OGH: Verzug nach § 72 EheG
Bei einer am Sinn und Zweck der Regelung des § 72 EheG orientierten Auslegung kann der Unterhalt geschiedener Ehegatten bereits ab dem Zeitpunkt gefordert werden, zu dem der Unterhaltsberechtigte den Unterhaltspflichtigen berechtigterweise zur Auskunftserteilung zum Zwecke der Geltendmachung des Unterhaltsanspruchs aufgefordert hat
§ 72 EheG, Art 42 EGZPO
GZ 10 Ob 40/13z, 22.10.2013
OGH: Gem § 72 EheG kann der Berechtigte für die Vergangenheit Erfüllung erst von der Zeit an fordern, in der der Unterhaltspflichtige in Verzug gekommen oder der Unterhaltsanspruch rechtshängig geworden ist. Diese Bestimmung des § 72 EheG gilt auch für einen nach § 55a EheG vertraglich geregelten Unterhalt, soweit er gem § 69a Abs 1 EheG einem gesetzlichen Unterhalt gleichzuhalten ist. Im Zweifel ist anzunehmen, dass bloß eine Konkretisierung des gesetzlichen Unterhalts vorliegt. § 72 EheG ist insoweit auch auf ein Begehren auf Erhöhung des nach § 55a EheG vereinbarten Unterhalts anwendbar.
Der Verzug des Unterhaltspflichtigen ist somit Anspruchsvoraussetzung des Unterhalts für die Vergangenheit. Bei einer am Sinn und Zweck der Regelung des § 72 EheG orientierten Auslegung kann nach der Rsp des OGH der Unterhalt geschiedener Ehegatten bereits ab dem Zeitpunkt gefordert werden, zu dem der Unterhaltsberechtigte den Unterhaltspflichtigen berechtigterweise zur Auskunftserteilung zum Zwecke der Geltendmachung des Unterhaltsanspruchs aufgefordert hat. Diese Aufforderung zur Auskunftserteilung kommt in ihren Wirkungen dem durch eine Mahnung eintretenden Verzug gleich. Der Unterhaltsschuldner muss von diesem Zeitpunkt an in gleicher Weise wie bei einer Mahnung damit rechnen, dass er auf Unterhalt in Anspruch genommen wird und er gegebenenfalls entsprechende Rücklagen bilden muss. Er kann aber nach Treu und Glauben keine Vorteile daraus ziehen, dass der Unterhaltsberechtigte ohne Auskunft den Unterhaltsanspruch nicht beziffern kann.

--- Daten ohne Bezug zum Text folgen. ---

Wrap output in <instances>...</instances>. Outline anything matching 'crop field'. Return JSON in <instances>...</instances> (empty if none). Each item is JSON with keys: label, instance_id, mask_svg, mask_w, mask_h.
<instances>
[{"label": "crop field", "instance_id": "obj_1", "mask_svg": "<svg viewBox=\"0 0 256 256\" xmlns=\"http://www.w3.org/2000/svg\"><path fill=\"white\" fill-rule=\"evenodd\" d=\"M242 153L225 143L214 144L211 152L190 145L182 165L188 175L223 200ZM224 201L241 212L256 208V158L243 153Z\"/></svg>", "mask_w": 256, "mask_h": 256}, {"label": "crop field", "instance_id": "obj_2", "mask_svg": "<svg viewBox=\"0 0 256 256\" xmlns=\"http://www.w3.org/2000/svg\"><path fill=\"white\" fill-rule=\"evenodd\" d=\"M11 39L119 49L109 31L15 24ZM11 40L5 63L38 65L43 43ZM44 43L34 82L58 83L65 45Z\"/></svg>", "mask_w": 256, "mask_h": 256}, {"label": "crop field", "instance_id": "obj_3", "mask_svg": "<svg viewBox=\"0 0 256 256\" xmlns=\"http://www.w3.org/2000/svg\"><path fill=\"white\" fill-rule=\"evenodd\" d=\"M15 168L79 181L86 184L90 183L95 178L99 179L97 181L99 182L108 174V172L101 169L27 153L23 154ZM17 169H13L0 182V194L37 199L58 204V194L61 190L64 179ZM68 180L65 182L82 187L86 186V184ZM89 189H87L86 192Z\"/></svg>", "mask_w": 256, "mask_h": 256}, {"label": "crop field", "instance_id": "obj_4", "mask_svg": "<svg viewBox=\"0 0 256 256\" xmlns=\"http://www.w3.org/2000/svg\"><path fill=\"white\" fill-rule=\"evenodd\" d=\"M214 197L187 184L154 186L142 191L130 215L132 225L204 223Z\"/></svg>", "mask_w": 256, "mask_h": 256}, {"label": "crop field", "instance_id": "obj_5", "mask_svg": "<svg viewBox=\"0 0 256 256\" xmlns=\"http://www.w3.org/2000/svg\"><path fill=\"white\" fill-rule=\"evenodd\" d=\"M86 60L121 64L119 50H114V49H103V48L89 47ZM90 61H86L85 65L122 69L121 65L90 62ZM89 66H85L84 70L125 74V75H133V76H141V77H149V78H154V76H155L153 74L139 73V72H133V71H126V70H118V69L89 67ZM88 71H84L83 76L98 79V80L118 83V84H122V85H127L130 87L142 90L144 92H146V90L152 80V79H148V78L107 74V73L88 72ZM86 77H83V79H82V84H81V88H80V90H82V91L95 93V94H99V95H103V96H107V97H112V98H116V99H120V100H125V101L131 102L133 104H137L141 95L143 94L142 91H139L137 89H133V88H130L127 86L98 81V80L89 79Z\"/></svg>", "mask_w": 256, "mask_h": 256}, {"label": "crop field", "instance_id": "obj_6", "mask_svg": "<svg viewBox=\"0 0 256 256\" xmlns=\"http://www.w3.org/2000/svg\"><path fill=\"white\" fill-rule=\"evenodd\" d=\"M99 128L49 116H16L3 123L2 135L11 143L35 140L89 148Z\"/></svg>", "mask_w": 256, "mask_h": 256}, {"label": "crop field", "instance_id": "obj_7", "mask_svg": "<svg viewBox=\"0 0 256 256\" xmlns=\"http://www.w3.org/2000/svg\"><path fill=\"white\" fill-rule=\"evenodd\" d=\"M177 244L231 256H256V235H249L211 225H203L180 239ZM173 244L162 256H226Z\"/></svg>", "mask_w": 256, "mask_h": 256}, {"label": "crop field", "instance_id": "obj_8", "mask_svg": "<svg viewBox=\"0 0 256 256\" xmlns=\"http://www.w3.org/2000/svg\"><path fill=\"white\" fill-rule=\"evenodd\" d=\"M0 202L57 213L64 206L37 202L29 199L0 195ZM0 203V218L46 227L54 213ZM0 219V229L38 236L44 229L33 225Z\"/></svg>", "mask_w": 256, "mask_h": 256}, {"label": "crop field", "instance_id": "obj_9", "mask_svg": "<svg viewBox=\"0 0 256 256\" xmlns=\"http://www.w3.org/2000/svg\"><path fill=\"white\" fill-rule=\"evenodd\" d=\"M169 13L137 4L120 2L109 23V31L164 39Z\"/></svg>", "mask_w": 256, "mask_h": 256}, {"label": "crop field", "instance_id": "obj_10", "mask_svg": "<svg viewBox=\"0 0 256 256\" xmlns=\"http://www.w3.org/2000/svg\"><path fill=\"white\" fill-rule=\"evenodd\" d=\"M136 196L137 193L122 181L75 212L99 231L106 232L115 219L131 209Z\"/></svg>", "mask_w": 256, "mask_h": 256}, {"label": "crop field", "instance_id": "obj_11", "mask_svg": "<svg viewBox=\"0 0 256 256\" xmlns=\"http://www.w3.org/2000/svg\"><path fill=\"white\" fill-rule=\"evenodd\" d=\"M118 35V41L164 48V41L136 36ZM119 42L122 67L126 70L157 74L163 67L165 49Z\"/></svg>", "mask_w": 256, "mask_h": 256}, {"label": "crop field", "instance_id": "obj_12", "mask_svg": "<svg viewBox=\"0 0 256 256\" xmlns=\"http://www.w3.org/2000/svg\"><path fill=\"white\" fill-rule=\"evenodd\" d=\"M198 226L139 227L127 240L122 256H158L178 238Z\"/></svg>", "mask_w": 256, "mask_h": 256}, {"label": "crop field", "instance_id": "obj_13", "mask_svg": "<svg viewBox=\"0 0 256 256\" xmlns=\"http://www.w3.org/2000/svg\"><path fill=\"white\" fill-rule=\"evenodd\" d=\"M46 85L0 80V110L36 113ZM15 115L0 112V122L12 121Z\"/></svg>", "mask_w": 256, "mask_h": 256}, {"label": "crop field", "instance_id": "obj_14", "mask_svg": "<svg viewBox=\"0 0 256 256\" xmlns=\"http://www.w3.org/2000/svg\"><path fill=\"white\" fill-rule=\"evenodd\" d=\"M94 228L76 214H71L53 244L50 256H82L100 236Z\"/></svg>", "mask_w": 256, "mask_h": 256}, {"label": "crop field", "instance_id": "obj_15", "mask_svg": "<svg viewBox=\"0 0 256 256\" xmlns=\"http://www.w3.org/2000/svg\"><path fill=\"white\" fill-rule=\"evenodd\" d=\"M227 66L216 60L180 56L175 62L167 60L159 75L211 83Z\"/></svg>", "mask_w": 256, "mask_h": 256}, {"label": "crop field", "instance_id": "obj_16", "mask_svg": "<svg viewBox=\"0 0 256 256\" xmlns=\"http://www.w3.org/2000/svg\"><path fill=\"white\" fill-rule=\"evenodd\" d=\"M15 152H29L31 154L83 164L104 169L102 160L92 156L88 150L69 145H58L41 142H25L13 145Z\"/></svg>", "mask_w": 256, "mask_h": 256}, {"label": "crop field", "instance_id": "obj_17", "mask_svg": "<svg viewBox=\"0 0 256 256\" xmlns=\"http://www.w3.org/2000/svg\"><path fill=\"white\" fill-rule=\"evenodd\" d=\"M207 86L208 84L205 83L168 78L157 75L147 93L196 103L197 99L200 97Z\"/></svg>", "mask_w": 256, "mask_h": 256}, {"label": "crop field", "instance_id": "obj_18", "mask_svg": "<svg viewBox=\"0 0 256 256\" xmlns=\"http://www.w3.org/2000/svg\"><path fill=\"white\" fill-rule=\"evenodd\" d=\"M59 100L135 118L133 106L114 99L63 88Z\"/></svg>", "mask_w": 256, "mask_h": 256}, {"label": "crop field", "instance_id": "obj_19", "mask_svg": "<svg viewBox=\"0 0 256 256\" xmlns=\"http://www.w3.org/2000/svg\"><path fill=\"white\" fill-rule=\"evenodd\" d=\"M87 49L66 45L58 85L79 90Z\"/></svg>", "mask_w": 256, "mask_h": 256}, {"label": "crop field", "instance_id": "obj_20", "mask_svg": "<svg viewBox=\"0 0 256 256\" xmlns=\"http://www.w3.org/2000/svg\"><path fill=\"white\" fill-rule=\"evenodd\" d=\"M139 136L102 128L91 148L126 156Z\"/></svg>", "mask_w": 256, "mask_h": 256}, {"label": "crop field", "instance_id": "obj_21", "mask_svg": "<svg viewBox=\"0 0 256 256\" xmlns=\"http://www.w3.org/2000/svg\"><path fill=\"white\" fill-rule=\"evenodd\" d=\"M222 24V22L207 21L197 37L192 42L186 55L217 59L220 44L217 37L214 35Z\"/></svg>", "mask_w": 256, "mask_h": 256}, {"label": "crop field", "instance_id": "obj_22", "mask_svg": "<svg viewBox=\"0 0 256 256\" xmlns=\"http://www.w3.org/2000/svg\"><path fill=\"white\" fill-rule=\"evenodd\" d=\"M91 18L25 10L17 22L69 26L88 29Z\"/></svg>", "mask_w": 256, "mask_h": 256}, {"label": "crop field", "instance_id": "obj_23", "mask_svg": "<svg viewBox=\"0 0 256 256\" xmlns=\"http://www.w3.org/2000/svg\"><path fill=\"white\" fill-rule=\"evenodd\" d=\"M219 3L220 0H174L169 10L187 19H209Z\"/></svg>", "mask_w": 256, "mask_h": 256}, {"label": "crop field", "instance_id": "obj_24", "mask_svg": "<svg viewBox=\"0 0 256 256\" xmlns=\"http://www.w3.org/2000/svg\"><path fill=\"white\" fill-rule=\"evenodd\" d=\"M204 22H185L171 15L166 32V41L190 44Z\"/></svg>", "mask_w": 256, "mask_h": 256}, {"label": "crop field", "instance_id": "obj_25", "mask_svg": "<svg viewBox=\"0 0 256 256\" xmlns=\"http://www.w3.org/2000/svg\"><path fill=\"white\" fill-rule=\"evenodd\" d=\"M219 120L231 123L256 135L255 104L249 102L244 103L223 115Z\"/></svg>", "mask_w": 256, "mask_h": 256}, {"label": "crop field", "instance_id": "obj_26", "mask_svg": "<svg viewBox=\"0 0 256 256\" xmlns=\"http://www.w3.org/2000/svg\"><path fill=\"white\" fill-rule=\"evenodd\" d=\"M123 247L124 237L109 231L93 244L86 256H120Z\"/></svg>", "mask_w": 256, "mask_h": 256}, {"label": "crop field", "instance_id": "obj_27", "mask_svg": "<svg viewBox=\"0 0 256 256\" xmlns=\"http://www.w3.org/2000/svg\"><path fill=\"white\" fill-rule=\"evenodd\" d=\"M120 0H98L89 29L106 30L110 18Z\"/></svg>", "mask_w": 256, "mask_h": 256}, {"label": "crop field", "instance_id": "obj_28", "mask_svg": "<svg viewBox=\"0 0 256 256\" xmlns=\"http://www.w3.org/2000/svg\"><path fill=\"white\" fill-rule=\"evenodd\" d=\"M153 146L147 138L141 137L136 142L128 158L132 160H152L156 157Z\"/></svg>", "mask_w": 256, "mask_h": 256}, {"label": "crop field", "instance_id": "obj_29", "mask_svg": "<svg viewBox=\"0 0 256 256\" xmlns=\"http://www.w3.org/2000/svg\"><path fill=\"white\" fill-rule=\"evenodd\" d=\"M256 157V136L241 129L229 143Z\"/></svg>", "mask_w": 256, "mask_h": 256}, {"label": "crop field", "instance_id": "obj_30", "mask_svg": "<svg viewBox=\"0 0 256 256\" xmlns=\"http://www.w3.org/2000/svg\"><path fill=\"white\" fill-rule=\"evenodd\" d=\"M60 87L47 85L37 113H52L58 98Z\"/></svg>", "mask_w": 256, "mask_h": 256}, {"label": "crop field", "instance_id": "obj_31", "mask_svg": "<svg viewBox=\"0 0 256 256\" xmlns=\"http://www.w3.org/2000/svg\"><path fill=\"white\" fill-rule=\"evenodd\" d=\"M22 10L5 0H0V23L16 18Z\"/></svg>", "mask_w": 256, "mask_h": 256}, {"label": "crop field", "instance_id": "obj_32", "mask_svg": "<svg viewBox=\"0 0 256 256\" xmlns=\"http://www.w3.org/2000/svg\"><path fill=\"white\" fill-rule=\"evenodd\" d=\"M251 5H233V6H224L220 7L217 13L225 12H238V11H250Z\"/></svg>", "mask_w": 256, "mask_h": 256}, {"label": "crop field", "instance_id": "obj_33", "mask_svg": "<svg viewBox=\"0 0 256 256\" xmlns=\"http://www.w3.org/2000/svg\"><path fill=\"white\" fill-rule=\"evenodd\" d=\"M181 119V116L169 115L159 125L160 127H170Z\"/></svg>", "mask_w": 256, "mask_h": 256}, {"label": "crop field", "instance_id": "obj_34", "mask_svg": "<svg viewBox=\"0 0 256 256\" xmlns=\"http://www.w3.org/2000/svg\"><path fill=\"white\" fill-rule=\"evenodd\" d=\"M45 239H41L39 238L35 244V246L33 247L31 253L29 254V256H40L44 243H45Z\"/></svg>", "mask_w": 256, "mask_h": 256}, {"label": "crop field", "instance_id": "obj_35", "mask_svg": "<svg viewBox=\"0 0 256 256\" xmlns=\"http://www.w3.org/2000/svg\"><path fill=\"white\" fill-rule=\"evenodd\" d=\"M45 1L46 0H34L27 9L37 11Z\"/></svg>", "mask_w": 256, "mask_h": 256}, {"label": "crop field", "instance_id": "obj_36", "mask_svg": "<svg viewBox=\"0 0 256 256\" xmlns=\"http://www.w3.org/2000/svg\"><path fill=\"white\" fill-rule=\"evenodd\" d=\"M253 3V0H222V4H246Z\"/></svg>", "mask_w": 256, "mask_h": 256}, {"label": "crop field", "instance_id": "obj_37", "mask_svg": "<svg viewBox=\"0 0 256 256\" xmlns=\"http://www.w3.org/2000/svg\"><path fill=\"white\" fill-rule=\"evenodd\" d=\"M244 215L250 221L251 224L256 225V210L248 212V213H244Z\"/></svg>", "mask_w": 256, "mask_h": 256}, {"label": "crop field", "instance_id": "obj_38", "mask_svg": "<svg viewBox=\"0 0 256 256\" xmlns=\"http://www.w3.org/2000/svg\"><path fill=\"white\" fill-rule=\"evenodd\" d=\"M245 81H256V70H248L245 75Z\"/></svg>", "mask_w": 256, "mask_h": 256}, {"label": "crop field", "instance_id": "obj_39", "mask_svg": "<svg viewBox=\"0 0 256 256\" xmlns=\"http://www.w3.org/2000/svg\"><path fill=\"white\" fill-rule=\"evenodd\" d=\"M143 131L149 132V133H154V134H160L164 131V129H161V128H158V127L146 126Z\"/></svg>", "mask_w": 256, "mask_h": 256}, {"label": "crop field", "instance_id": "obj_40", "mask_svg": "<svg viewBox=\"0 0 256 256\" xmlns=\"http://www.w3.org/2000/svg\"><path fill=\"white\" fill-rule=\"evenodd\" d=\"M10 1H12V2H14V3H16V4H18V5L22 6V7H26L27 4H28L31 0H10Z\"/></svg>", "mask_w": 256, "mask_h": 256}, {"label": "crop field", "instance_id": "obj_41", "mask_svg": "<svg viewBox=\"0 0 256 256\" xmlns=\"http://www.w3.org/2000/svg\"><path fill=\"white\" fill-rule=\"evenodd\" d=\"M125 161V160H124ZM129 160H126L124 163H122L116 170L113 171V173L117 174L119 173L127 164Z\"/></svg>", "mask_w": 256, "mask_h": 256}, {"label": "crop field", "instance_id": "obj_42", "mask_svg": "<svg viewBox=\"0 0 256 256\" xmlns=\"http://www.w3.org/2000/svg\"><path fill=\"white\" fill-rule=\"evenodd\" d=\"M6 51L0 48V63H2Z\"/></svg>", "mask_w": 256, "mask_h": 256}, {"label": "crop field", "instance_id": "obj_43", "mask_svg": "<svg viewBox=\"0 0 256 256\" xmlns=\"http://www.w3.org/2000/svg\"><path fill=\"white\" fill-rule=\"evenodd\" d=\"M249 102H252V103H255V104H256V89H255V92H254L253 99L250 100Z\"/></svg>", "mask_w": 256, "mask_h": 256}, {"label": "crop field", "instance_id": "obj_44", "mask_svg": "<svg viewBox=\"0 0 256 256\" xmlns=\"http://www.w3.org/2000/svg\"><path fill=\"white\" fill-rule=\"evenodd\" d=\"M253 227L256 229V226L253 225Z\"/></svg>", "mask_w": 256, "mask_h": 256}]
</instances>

Im vorliegenden Fall war die Klägerin bereits aufgrund des Scheidungsvergleichs berechtigt, einmal jährlich die Einkommensunterlagen des Beklagten zu erhalten. Mit Schreiben vom 23. 7. 2008 forderte sie den Beklagten durch ihre ausgewiesene Vertreterin auf, ihr entweder ab Oktober 2007 weitere 500 EUR monatlich an Unterhalt zu zahlen oder ihr bis spätestens 31. 8. 2008 sein wirtschaftliches Einkommen für die Jahre 2003 bis 2007 nachzuweisen. Der Beklagte war daher bereits durch dieses Forderungsschreiben der Klägerin auch für den Zeitraum bis zur Klagseinbringung am 15. 1. 2009 bzw zur Klagsausdehnung am 9. 3. 2011 in Kenntnis der Unterhaltsforderungen der Klägerin, die sich an seinem tatsächlichen Einkommen orientierten. Die Klägerin hat auch in ihrer Klage ausdrücklich geltend gemacht, dass ihr die notwendigen Unterlagen für die Berechnung ihres Unterhaltsanspruchs nicht zur Verfügung stünden und sie sich daher eine Ausdehnung ihres Unterhaltsbegehrens vorbehalte. Nach Vorlage der Unterlagen durch den Beklagten, der Einholung von zwei Sachverständigengutachten und deren Erörterung zuletzt in der Tagsatzung am 9. 3. 2011 hat die Klägerin noch in dieser Tagsatzung ihr Klagebegehren ausgedehnt.
Die Rechtsansicht des Berufungsgerichts, der Beklagte habe sich seit dem Erhalt des Forderungsschreibens der Klägerin vom 23. 7. 2008 in Verzug nach § 72 EheG befunden, steht daher im Einklang mit der zitierten Rsp des OGH. Der Klägerin kann es nach dieser Rsp auch nicht zum Nachteil gereichen, dass sie ihren Unterhaltsanspruch erst nach Vorlage der beiden Sachverständigengutachten und deren Erörterung endgültig beziffern konnte.